Start of Available data
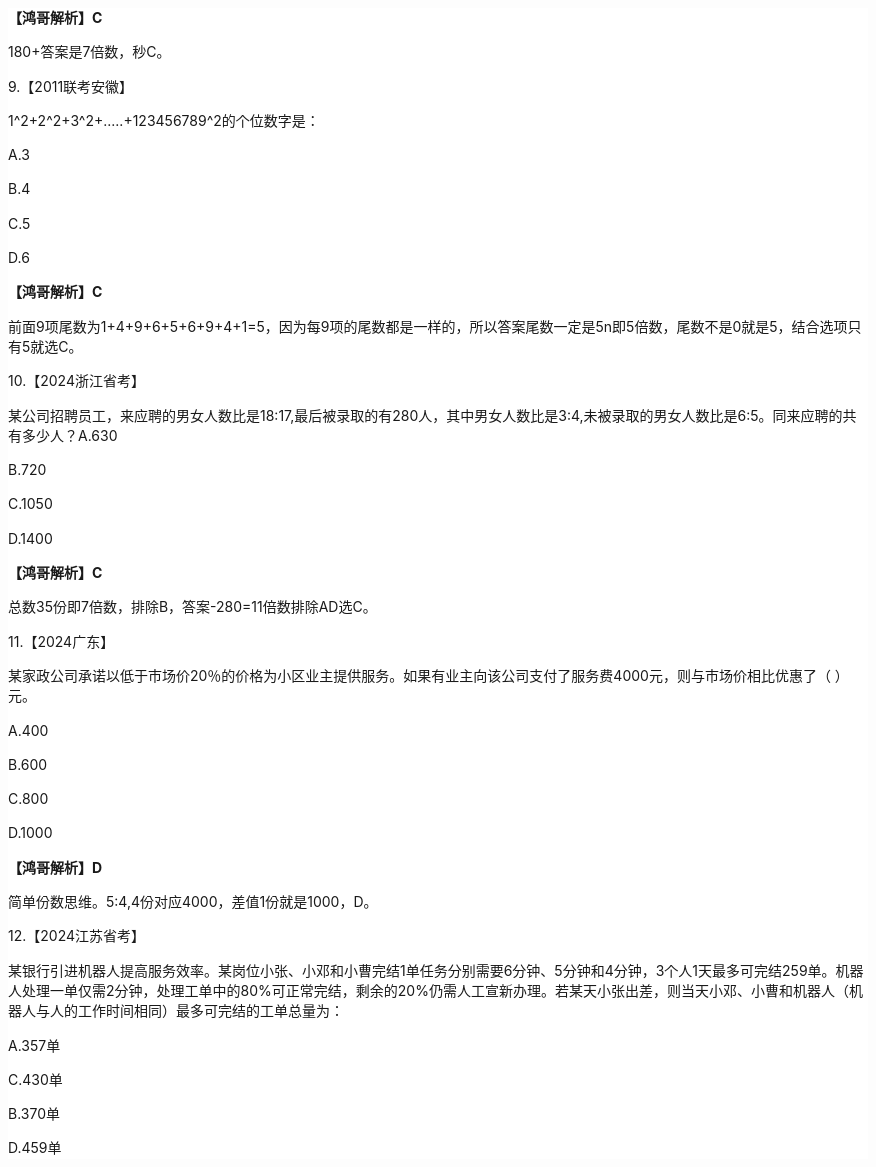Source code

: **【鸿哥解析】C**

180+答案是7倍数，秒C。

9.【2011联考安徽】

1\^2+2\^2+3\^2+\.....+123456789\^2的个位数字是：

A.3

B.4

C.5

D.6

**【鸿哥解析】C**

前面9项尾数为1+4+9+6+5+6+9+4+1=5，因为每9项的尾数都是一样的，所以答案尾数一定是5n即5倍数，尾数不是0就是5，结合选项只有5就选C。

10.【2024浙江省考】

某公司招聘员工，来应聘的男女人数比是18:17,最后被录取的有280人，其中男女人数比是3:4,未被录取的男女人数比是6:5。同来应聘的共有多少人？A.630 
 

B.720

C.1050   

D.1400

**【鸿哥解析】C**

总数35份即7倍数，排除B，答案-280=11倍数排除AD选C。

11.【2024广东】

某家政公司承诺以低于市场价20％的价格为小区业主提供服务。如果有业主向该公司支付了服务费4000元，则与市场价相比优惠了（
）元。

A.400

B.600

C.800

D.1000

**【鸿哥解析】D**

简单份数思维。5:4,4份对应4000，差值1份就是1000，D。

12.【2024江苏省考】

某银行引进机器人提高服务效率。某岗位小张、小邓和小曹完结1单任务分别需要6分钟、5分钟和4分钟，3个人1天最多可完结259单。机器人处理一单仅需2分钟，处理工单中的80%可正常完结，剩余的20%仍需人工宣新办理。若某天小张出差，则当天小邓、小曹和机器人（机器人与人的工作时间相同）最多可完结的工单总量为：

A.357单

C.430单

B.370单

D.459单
End of Available data
Instructions for the task: Put the lines above into a Markdown table with the columns "Row" and "Line text," numbering each row and leaving out blank lines and pictures.

Response to this exercise:
| Row | Line text |
|---|---|
| 1 | Source code |
| 2 | : **【鸿哥解析】C** |
| 3 | 180+答案是7倍数，秒C。 |
| 4 | 9.【2011联考安徽】 |
| 5 | 1\^2+2\^2+3\^2+\.....+123456789\^2的个位数字是： |
| 6 | A.3 |
| 7 | B.4 |
| 8 | C.5 |
| 9 | D.6 |
| 10 | **【鸿哥解析】C** |
| 11 | 前面9项尾数为1+4+9+6+5+6+9+4+1=5，因为每9项的尾数都是一样的，所以答案尾数一定是5n即5倍数，尾数不是0就是5，结合选项只有5就选C。 |
| 12 | 10.【2024浙江省考】 |
| 13 | 某公司招聘员工，来应聘的男女人数比是18:17,最后被录取的有280人，其中男女人数比是3:4,未被录取的男女人数比是6:5。同来应聘的共有多少人？A.630  |
| 14 | B.720 |
| 15 | C.1050    |
| 16 | D.1400 |
| 17 | **【鸿哥解析】C** |
| 18 | 总数35份即7倍数，排除B，答案-280=11倍数排除AD选C。 |
| 19 | 11.【2024广东】 |
| 20 | 某家政公司承诺以低于市场价20％的价格为小区业主提供服务。如果有业主向该公司支付了服务费4000元，则与市场价相比优惠了（ |
| 21 | ）元。 |
| 22 | A.400 |
| 23 | B.600 |
| 24 | C.800 |
| 25 | D.1000 |
| 26 | **【鸿哥解析】D** |
| 27 | 简单份数思维。5:4,4份对应4000，差值1份就是1000，D。 |
| 28 | 12.【2024江苏省考】 |
| 29 | 某银行引进机器人提高服务效率。某岗位小张、小邓和小曹完结1单任务分别需要6分钟、5分钟和4分钟，3个人1天最多可完结259单。机器人处理一单仅需2分钟，处理工单中的80%可正常完结，剩余的20%仍需人工宣新办理。若某天小张出差，则当天小邓、小曹和机器人（机器人与人的工作时间相同）最多可完结的工单总量为： |
| 30 | A.357单 |
| 31 | C.430单 |
| 32 | B.370单 |
| 33 | D.459单 |